So easy to make and so delicious. The whole family loved them
I’m so happy to read this, Kita!
I love these! I usually make them with store-bought caramels, but I currently have home-made caramel sauce. Do you think it will work if I use that?
Hi Loris – It’d most likely be too runny, especially after baking the pies.
I am looking forward to making these tomorrow. If I had spare homemade caramel sauce, I would probably just omit the caramel in the pies and serve them topped with the homemade sauce. Yum.
YUM! I hope you enjoy the recipe, Jennifer!
The flaky-ness and the layering of the pastry is fantastic in this recipe! So surprised! I also made half-moon pies instead of 2 full circles on top of each other, using a 4 inch circle. A double recipe made 33 half moons.
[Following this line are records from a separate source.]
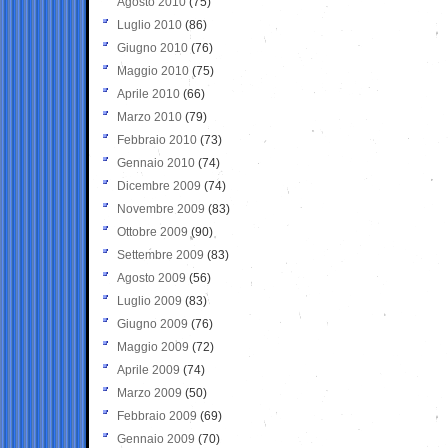
Agosto 2010
(75)
Luglio 2010
(86)
Giugno 2010
(76)
Maggio 2010
(75)
Aprile 2010
(66)
Marzo 2010
(79)
Febbraio 2010
(73)
Gennaio 2010
(74)
Dicembre 2009
(74)
Novembre 2009
(83)
Ottobre 2009
(90)
Settembre 2009
(83)
Agosto 2009
(56)
Luglio 2009
(83)
Giugno 2009
(76)
Maggio 2009
(72)
Aprile 2009
(74)
Marzo 2009
(50)
Febbraio 2009
(69)
Gennaio 2009
(70)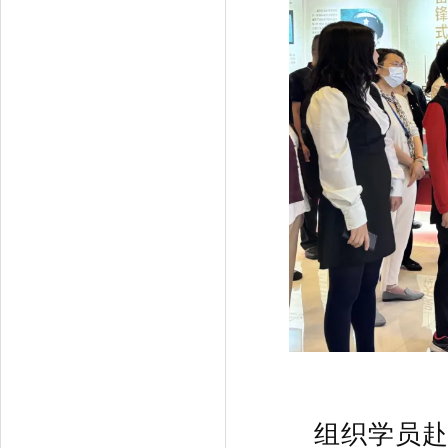
组织学员赴红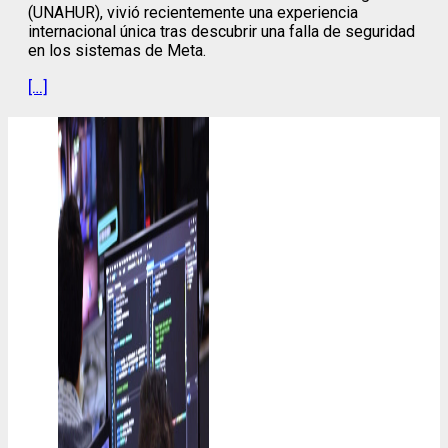
(UNAHUR), vivió recientemente una experiencia
internacional única tras descubrir una falla de seguridad
en los sistemas de Meta.
[…]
I also used Werther’s original chewy caramels, and it did so well. I made them the night before, cooled them completely, and stored in an airtight container. They warm up in the microwave well, too! Caramel did not get too hard either.
I made a double recipe. I had a ton of apple mixture left over though, so I think I might make a pie with it. Thanks for the recipe!
You are so welcome, AC Jones! I’m thrilled you enjoyed the recipe!
Hi! I’ve made these and absolutely love them. Now I just ran into your muffin tin mini apple pies and want to try that presentation! Can I use this recipe but bake them in the muffin tins?
Absolutely, Loris! I’m not certain what the yield would be on the crust in terms of mini pies (it depends what you do with the lattice on top), but this recipe will definitely work in muffin tins. Enjoy!
Amazing I love it so much.
I’m so glad you enjoyed the recipe, Charlotte!
I love the dough its different from reg pie crust dough. Overall easy to make
I’m so glad you enjoyed the recipe, Kathy!
I loved making them for my family.
I’m so happy to read this, Charlotte!
Can you make these ahead (unbaked)before and bake before serving? Or bake ahead and reward? I’d like to make for thanksgiving and serve warm.
Absolutely! You can make them in the morning then bake right before serving. I worry if you make them and fully assemble them any sooner, the apple filling may start to release liquid and the crust will get soggy.
Very delicious fall dessert very easy to make.
I’m so glad you enjoyed the recipe!
wish there was a print option
Hi Angela – There is a purple print button on the recipe card above. :)
My favorite Apple pie recipe. I always make it. The caramel adds a great taste
So glad you are enjoying it, Sofie!
This recipe is AMAZING! I made them as a Saturday afternoon challenge a few weeks ago and they were an instant hit. I am getting ready to make them again for Thanksgiving. Thank you for sharing such a great and easy to share treat!
You are so welcome, Julia! I’m thrilled you enjoyed the recipe!
Can the dough be made by pulsing in the food processor?
Hi Becky – I haven’t tried that, but I’m concerned it might be a bit wet because of the sour cream. You could also pulse it up through adding the butter and then stir in the sour cream by hand.
Have you ever tried freezing this dough? I’ve made the hand pies a few times (SO good!) and have used the dough for pull size pies. Always a winner among guests. With Thanksgiving coming I’ll, I’d love to make the dough a week ahead and freeze.
Hi Sydney! The dough should freeze well as long as you seal it securely with several layers of plastic wrap. I’m so thrilled you’ve been enjoying the recipe!